The impact won't be as immediate for fans of shows like Game of Thrones or The Walking Dead, should the WGA go on strike again. The timing is such that the network TV season will have wrapped production on any number of shows that air from September to May; the same may be the case for some of the shows they air in the summer. Shows airing on cable, pay-cable options like HBO, or streaming services like Netflix air in such staggered scheduling that shows may be more likely to be hurt next year instead of this year; depending on how long the strike lasts, you may only have to wait a month or two longer for a new season of Westworld, or the like.

Creatively, the effect could be as positive as detrimental. For a past example, consider the fourth season of Lost. In 2007, during the show's third season, ABC and the series showrunners Damon Lindelof and Carlton Cuse made a deal to end the series after six seasons; they did so because they wanted to communicate to fans that there was a definite end point in sight. Moreover, ABC ordered the show for 16 episodes per season, trimming down to avoid any creative bloat. The writers' strike made it so season 4 only had 14 episodes, including a three-part finale. While it was radically shorter than previous seasons (the first season had 25 episodes), Lost's fourth season remains its best, because the writers had already chosen to streamline the plot, and because the strike demanded they tighten things even further. Now, of course, many TV series have taken their cue from Lost's final seasons; the recent, and delightful, new NBC comedy The Good Place had only 13 episodes in its first season deliberately. Plenty of other network and cable shows have trimmed down episode orders; this shift, in part, is a reason why the strike may occur, because fewer episodes with the same wages means writers get paid less. It also speaks to that idea of a staggered release schedule, instead of a clearly defined fall or summer.

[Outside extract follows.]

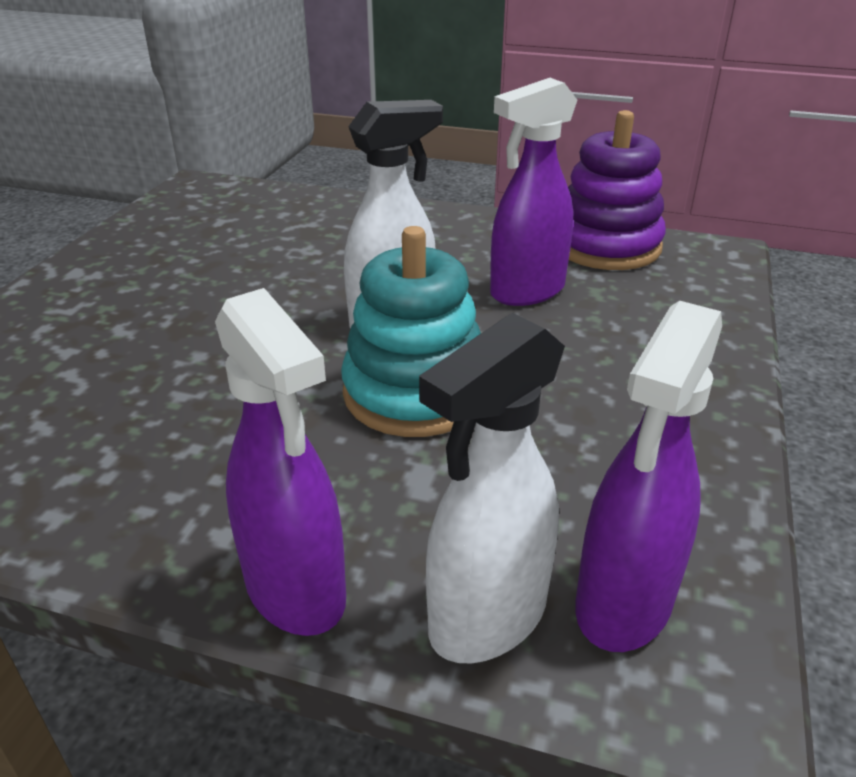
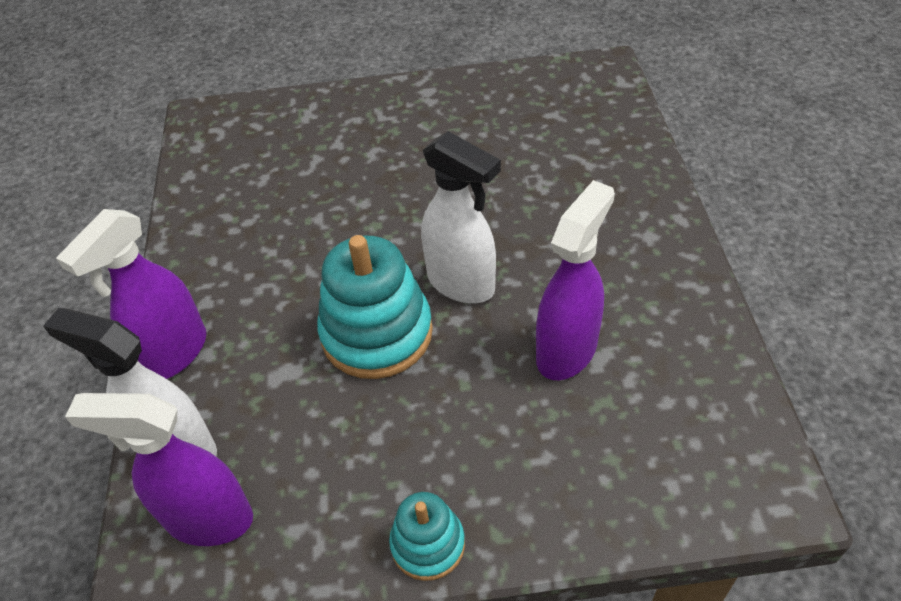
camera: 70 degrees right, 15 degrees up
purple spray bottle [490,78,577,306] -> purple spray bottle turned 90 degrees clockwise [536,180,615,380]
purple stacking toy [568,110,666,270] -> none
none -> turquoise stacking toy [389,492,465,581]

Should the WGA strike occur on May 2, TV viewers would feel the impact of writers on the picket line well before anyone at movie theaters around the world. Even still, the world of TV has moved so far beyond the traditional airing season that was dominant in previous strikes. As such, audiences may not push back quite so much or feel the loss of writers until the fall or later. At the multiplex, they won't notice beyond whatever they see on social media about future releases, at least until late 2018 or early 2019. If previous strikes are any indication, we hopefully won't have to worry about the strike lasting nearly that long.